日本チェス界の絶望的な排外性

囲碁、将棋だけでなくチェスも愛好する、数少ない日本人であると自負している70歳の老人です。チェスは崇高な芸術であると考えている私は、日本チェス界には主要な問題が二つ有ると考えています。
最大の問題はチェス技量向上に全く関心が無い事、2番目は特に将棋界に対して凄まじい憎悪の感情を持っている事です。

欧米文化に憧れるのは仕方無いとしても、マイナー文化として放置せずに、世界一流を目指すのが当然の目標であるべきです。
例えば、フェンシングは剣道と比較しても競技人口は極めて微々たるものですが、オリンピックでメダルを取れるほどの努力を続けています。
ましてや、ボードゲームは完全に頭脳のみの世界であり、知的水準が極めて高い日本人にとっては、最も得意分野である筈です。
どんなスポーツ団体でも芸術組織でも学術分野でも、レベル向上が最大の目標であり、一流と呼ばれる日本の団体、個人は数多く存在します。

ところが日本チェス界に目を転じると、日本にチェスが伝播されて数十年が経過していますが、FIDEの国別レイティングでも明白な様に、世界第100位前後という惨憺たる有様です。日本よりも遥かに遅れた経済後進国にも負け続けている現実を、日本チェス界の方々は、どのように弁明するのでしょうか?
チェス強豪国への留学、高度な指南書の普及などを拒否して、数少ない愛好者間でのみ競技しても、技量向上する筈が有りません。

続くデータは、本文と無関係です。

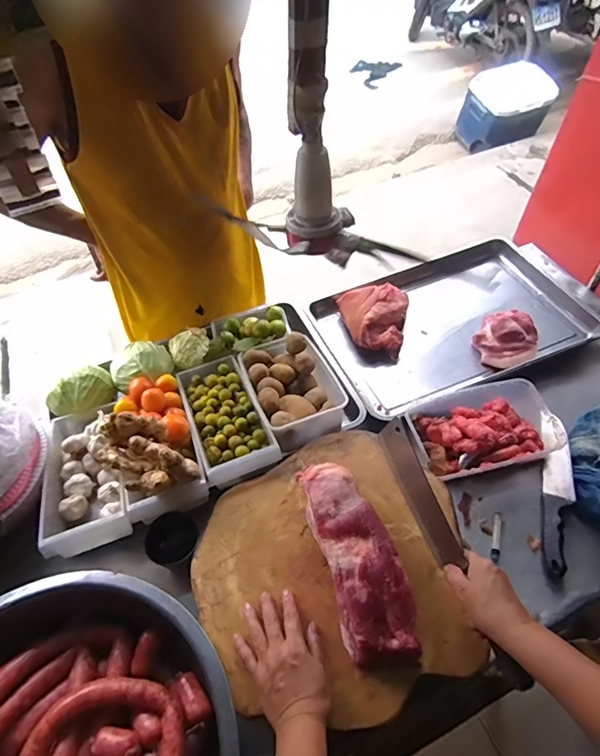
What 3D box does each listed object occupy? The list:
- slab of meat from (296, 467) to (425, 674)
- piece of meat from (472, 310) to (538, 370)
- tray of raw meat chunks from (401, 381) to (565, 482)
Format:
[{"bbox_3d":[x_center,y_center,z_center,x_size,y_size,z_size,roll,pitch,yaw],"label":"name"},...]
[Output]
[{"bbox_3d":[0.082,0.250,0.657,0.099,0.052,0.280,-13,53,-8],"label":"slab of meat"},{"bbox_3d":[0.458,-0.086,1.011,0.127,0.066,0.144,26,57,20],"label":"piece of meat"},{"bbox_3d":[0.338,0.099,0.846,0.259,0.064,0.162,-12,53,-8],"label":"tray of raw meat chunks"}]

しかし、技量向上しない最大の原因は、将棋界に対する凄まじい憎悪の感情であると思います。東公平有田謙二の著作、言動を分析すると、チェスに対する情熱は皆無であり、将棋界への罵詈雑言が目的化していると感じます。
2009年4月の将棋名人戦における東公平の侮辱行為が象徴的ですが、こんな行為をする限り、日本チェス界に未来は有りません。

そもそも、囲碁、将棋の愛好者は、殆どチェスに無関心であり、チェスの基本的ルール、運営方法、日本チェス界の技量レベルさえ全く知りません。
欧米文化を知らず日本文化しか知らない日本人に対して優越感を持つ事だけで、日本チェス界は満足しているとしか思えません。
趣味、道楽以下のレベルであっても、先進的な欧米文化を理解していると自画自賛しているのでしょう。

50年以上も昔の話ですが、カルポフ対コルチノイの世界戦での、コルチノイに対するソ連当局の陰湿な妨害工作は、あまりにも有名です。当時、日本チェス協会幹部(故人)に電話で問い合わせた事がありますが、まるでソ連当局者のようにコルチノイを非難するのを聞いて、背筋が寒くなりました。
また、14年ほど前ですが、ある将棋ブログの中で、チェスの運営方法について疑問を呈したところ、「KERES65」という日本チェス界の有名人から「日本チェス界と将棋界の相互理解は不要である」と一蹴されて、唖然としました。

悪名高いJCAについては論評も不要ですが、日本チェス界の状況を知れば知るほど、日本チェス界の技量向上は絶望的であると感じています。